🤖 AI Summary
Large language models in reinforcement learning–based reasoning often suffer from inefficient, lengthy trial-and-error processes due to optimization solely for final answer correctness, compromising both efficiency and verifiability. To address this, this work proposes a two-stage “discriminate-then-generate” paradigm: first training a model to discriminate the quality of solutions with verifiable answers, then leveraging this discriminative capability as a prior to initialize and guide the generative model during reinforcement learning. Integrating discriminative fine-tuning with verification-based reinforcement learning (RLVR), the approach achieves substantial improvements on the Qwen3-30B-A3B architecture—yielding a 3.7-point average accuracy gain and 42% reduction in generation length on mathematical reasoning tasks, along with a 4.5-point accuracy improvement on out-of-domain benchmarks—demonstrating enhanced reasoning efficiency, accuracy, and cross-domain generalization.
📝 Abstract
Reinforcement Learning with Verifiable Rewards (RLVR) has become a standard paradigm for reasoning in Large Language Models. However, optimizing solely for final-answer correctness often drives models into aimless, verbose exploration, where they rely on exhaustive trial-and-error tactics rather than structured planning to reach solutions.
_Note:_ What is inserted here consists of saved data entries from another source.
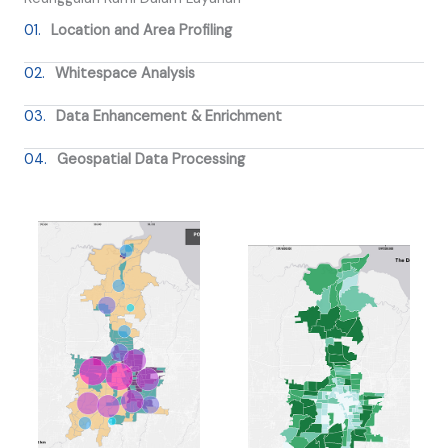
01.
Location and Area Profiling
02.
Whitespace Analysis
03.
Data Enhancement & Enrichment
04.
Geospatial Data Processing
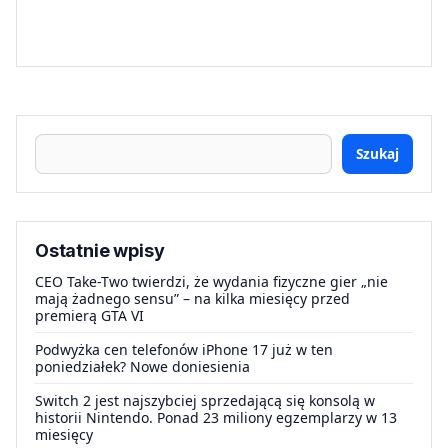
Szukaj
Ostatnie wpisy
CEO Take-Two twierdzi, że wydania fizyczne gier „nie
mają żadnego sensu” – na kilka miesięcy przed
premierą GTA VI
Podwyżka cen telefonów iPhone 17 już w ten
poniedziałek? Nowe doniesienia
Switch 2 jest najszybciej sprzedającą się konsolą w
historii Nintendo. Ponad 23 miliony egzemplarzy w 13
miesięcy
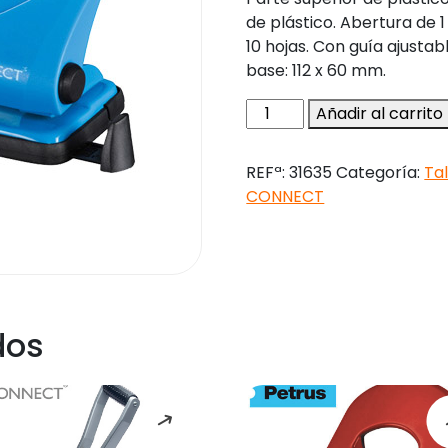
de plástico. Abertura de
10 hojas. Con guía ajustab
base: 112 x 60 mm.
Taladrador
Añadir al carrito
q-
connect
REFª:
31635
Categoría:
Ta
kf02153
CONNECT
azul
abertura
1
mm
capacidad
10
dos
hojas
cantidad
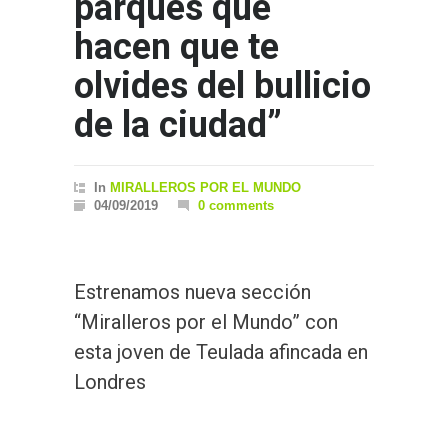
parques que
hacen que te
olvides del bullicio
de la ciudad”
In
MIRALLEROS POR EL MUNDO
04/09/2019
0 comments
Estrenamos nueva sección
“Miralleros por el Mundo” con
esta joven de Teulada afincada en
Londres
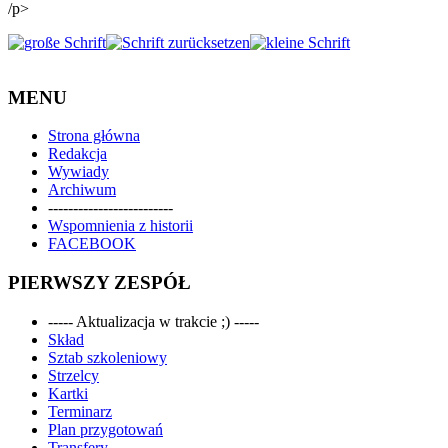
/p>
MENU
Strona główna
Redakcja
Wywiady
Archiwum
-------------------------
Wspomnienia z historii
FACEBOOK
PIERWSZY ZESPÓŁ
----- Aktualizacja w trakcie ;) -----
Skład
Sztab szkoleniowy
Strzelcy
Kartki
Terminarz
Plan przygotowań
Transfery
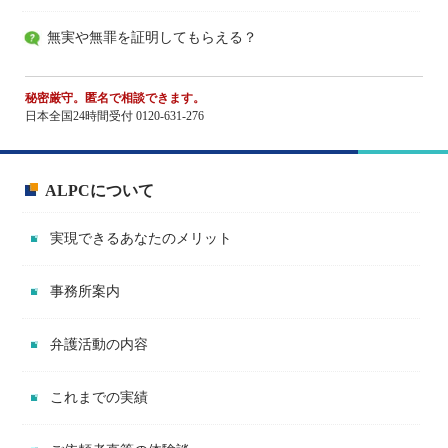
無実や無罪を証明してもらえる？
秘密厳守。匿名で相談できます。
日本全国24時間受付 0120-631-276
ALPCについて
実現できるあなたのメリット
事務所案内
弁護活動の内容
これまでの実績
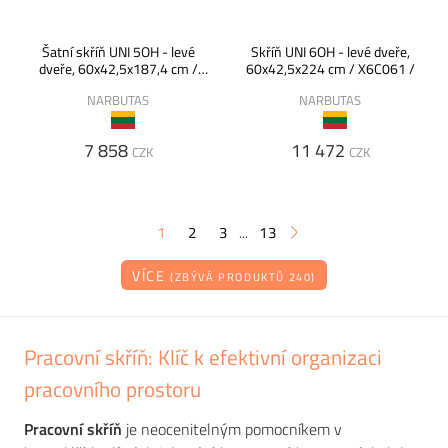
Šatní skříň UNI 5OH - levé
Skříň UNI 6OH - levé dveře,
dveře, 60x42,5x187,4 cm /
60x42,5x224 cm / X6C061 /
X5C063 /
NARBUTAS
NARBUTAS
7 858
11 472
CZK
CZK
1
2
3
13
...
VÍCE
(ZBÝVÁ PRODUKTŮ 240)
Pracovní skříň: Klíč k efektivní organizaci
pracovního prostoru
Pracovní skříň
je neocenitelným pomocníkem v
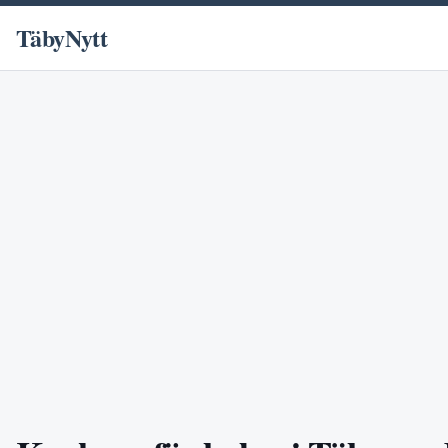
TäbyNytt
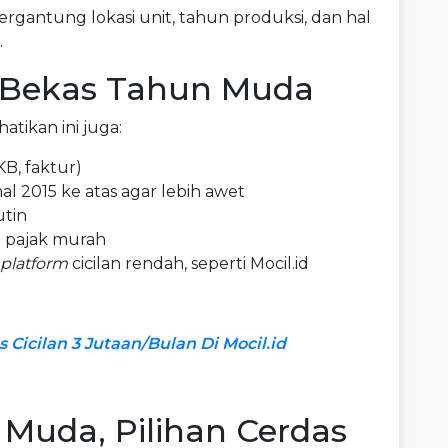
ergantung lokasi unit, tahun produksi, dan hal
.
l Bekas Tahun Muda
atikan ini juga:
B, faktur)
l 2015 ke atas agar lebih awet
utin
n pajak murah
platform
cicilan rendah, seperti Mocil.id
Cicilan 3 Jutaan/Bulan Di Mocil.id
Muda, Pilihan Cerdas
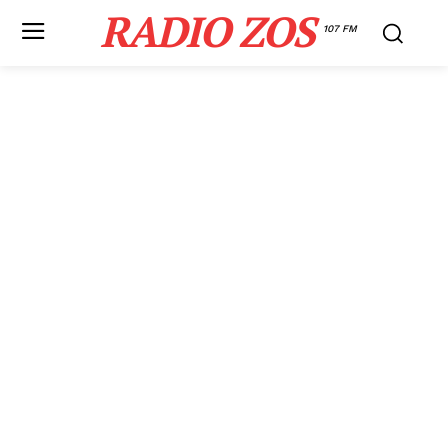
RADIO ZOS
107 FM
While heuristic constraints like length penalties can reduce verbosity, they often truncate essential reasoning steps, creating a difficult trade-off between efficiency and verification. In this paper, we argue that discriminative capability is a prerequisite for efficient generation: by learning to distinguish valid solutions, a model can internalize a guidance signal that prunes the search space. We propose JudgeRLVR, a two-stage judge-then-generate paradigm. In the first stage, we train the model to judge solution responses with verifiable answers. In the second stage, we fine-tune the same model with vanilla generating RLVR initialized from the judge. Compared to Vanilla RLVR using the same math-domain training data, JudgeRLVR achieves a better quality--efficiency trade-off for Qwen3-30B-A3B: on in-domain math, it delivers about +3.7 points average accuracy gain with -42\% average generation length; on out-of-domain benchmarks, it delivers about +4.5 points average accuracy improvement, demonstrating enhanced generalization.